Regional Origin Handling

When a regional origin (like "Europe") is specified, it expands to component countries:

# Handle regional terms
if term_xid in location_to_regional_term_xid_map.values():
for region in regional_term_xid_to_region_gadm_codes_map.get(term_xid, []):
if region not in already_listed_regions:
country_code = iso_3166_map_3_to_2_letter.get(region.split(".")[0])
locations.append(LocationProp.unvalidated_construct(
country_code=country_code,
term_uid=gadm_term.uid,
location_qualifier=location_qualifier,
))

Data Sources

FAO STAT Database

The primary data source is the FAO Statistics Division:

Trade Data: FAO Detailed Trade Matrix

  • Contains bilateral trade flows between countries
  • Quantities in tonnes
  • Elements: Import Quantity, Export Quantity, Import Value, Export Value

Production Data: FAO Production Statistics

  • Contains domestic production by country and product
  • Quantities in tonnes

Country Code Mappings

The module uses multiple country code systems:

SystemDescriptionExample
M49UN numeric codes756 (Switzerland)
ISO 3166-1 alpha-2Two-letter codesCH
ISO 3166-1 alpha-3Three-letter codesCHE
GADMGeographic database codesCHE.1.2 (sub-regions)

FoodEx2 to FAO Mapping

Products are linked via glossary service:

fao_glossary_links = await glossary_link_service.get_glossary_links_by_gfm(
gap_filling_module="FAO"
)

# Maps FoodEx2 term UIDs -> FAO code term UID
for link in fao_glossary_links:
linked_fao_code_terms[frozenset(link.term_uids)] = link.linked_term_uid

Calculation Example

Scenario: Determining origin for 1 kg of tomatoes consumed in Switzerland (CH)

Step 1: Identify Product

  • FoodEx2 term matched: A0DMX (Tomatoes)
  • FAO code via glossary link: 388 (Tomatoes)
  • Kitchen country: Switzerland (M49: 756)

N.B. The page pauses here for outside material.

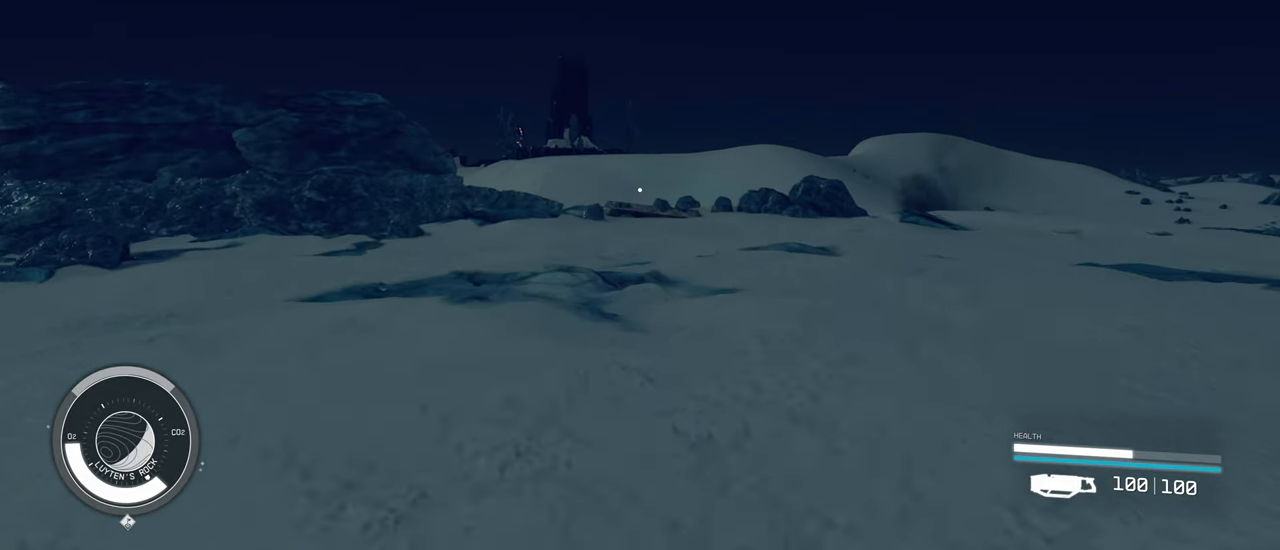
{"keys": ["w"], "mouse": [], "events": []}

Step 2: Query Trade Statistics

FAO data for Switzerland and tomatoes (FAO code 388):

Data PointValue (tonnes)
Domestic Production45,000
Total Imports75,000
Total Exports5,000

Step 3: Calculate Shares

total_supply = 45,000 + 75,000 - 5,000 = 115,000

domestic_share = (45,000 - 5,000) / 115,000 = 0.348 (34.8%)
foreign_share = 1 - 0.348 = 0.652 (65.2%)

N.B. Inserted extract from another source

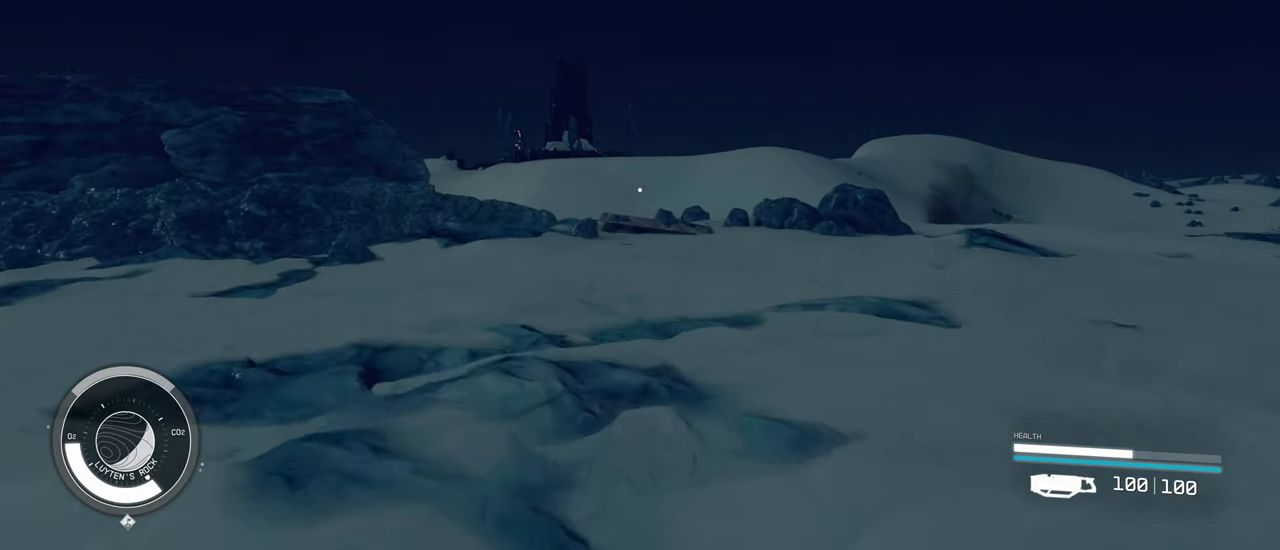
{"keys": ["w"], "mouse": [], "events": []}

Step 4: Distribute Import Share

Top importing countries for Swiss tomato imports:

CountryImport (tonnes)% of ImportFinal Share
Spain35,00046.7%30.4%
Italy20,00026.7%17.4%
Netherlands10,00013.3%8.7%
Morocco5,0006.7%4.4%
Other5,0006.7%4.4%
Switzerland (domestic)--34.8%

Step 5: Graph Modification

The module creates origin split nodes:

Original:
Tomatoes (1 kg) -> Activity -> ...

After Origin GFM:
Tomatoes (1 kg) -> Origin-Split-Activity
|-> Tomatoes (0.348 kg, CH) -> Activity (copy) -> ...
|-> Tomatoes (0.304 kg, ES) -> Activity (copy) -> ...
|-> Tomatoes (0.174 kg, IT) -> Activity (copy) -> ...
|-> Tomatoes (0.087 kg, NL) -> Activity (copy) -> ...
|-> Tomatoes (0.044 kg, MA) -> Activity (copy) -> ...
|-> Tomatoes (0.044 kg, OTHER) -> Activity (original) -> ...

Each origin-specific flow then receives appropriate transport calculations downstream.


Caching System

Import/Export Cache

Trade data is cached in MessagePack format for performance:

class ImportExportCache:
def import_export_value(self, m49_code: int, fao_code: int, year_column: str) -> tuple[int, int]:
"""Returns import and export sums from cache."""
return self.import_export_data[(m49_code, fao_code)][year_column]

def import_countries_top90percent(self, m49_code: int, fao_code: int, year_column: str) -> dict:
"""Returns import relative share between countries covering top 90 percent."""
return self.import_export_data["top90"][(m49_code, fao_code)][year_column]

Cache File Structure

temp_data/origin_gfm/
├── domestic_df_{suffix}.hdf5 # Domestic production (HDF5)
├── import_export_cache_{suffix}.msgpack # Pre-aggregated trade data
├── item_codes_{suffix}.csv # FAO product codes
├── import_export_{version}.zip # Source archive
└── domestic_{version}.zip # Source archive

Google Drive Integration

Cache files are synchronized with Google Drive for shared access:

def download_file_from_google_drive(self, drive_service: Resource, filename: str, file_id: str):
"""Download cache file from Google Drive if not available locally."""

def upload_cache_file_to_google_drive(self, drive_service: Resource, filename: str):
"""Upload regenerated cache file to Google Drive."""

Known Limitations

Data Quality

  • Rotterdam Effect: Goods re-exported through trade hubs (Netherlands, Belgium) may appear as originating from those countries rather than true origins
  • FAO Data Gaps: Some products lack trade statistics, falling back to default origin estimation
  • Inconsistent Balances: Some country/product combinations have exports exceeding production + imports
  • Temporal Lag: FAO data publication typically lags 1-2 years behind current date

Coverage Gaps

  • Fish Products: Limited FAO trade data for fish; uses "unknown origin" with default transport
  • Processed Products: Complex processed foods may not have direct FAO mappings
  • Regional Products: Products like local water or specialty items use "local production" code

Model Assumptions

  • Equal Distribution: When multiple origins are user-specified without percentages, they receive equal shares
  • Kitchen Location Required: Origin estimation requires a known consumption country
  • Top 10 Country Limit: Default FAO statistics only use top 10 import countries to limit graph complexity
  • 90% Coverage Threshold: Minor import sources below 10% cumulative share are excluded

Processing Constraints

  • Non-Food Exclusion: Products matched to non-food FoodEx2 terms (EAT-0002, EAT-0000) are skipped
  • Subdivision Handling: Subdivision nodes are processed differently (skipped by Origin GFM)
  • Combined Products: Regional origins on combined products are not expanded to avoid graph explosion

References

  1. FAO Statistics Division. FAOSTAT Database. Food and Agriculture Organization of the United Nations.

  2. FAO Detailed Trade Matrix. Trade Data. Bilateral trade flows for agricultural commodities.

  3. BACI Database (Alternative). CEPII BACI. International trade database with improved origin tracking.

  4. GADM Database. Global Administrative Areas. Geographic boundaries and administrative regions.

  5. FoodEx2 Classification. EFSA FoodEx2. European Food Safety Authority food classification system.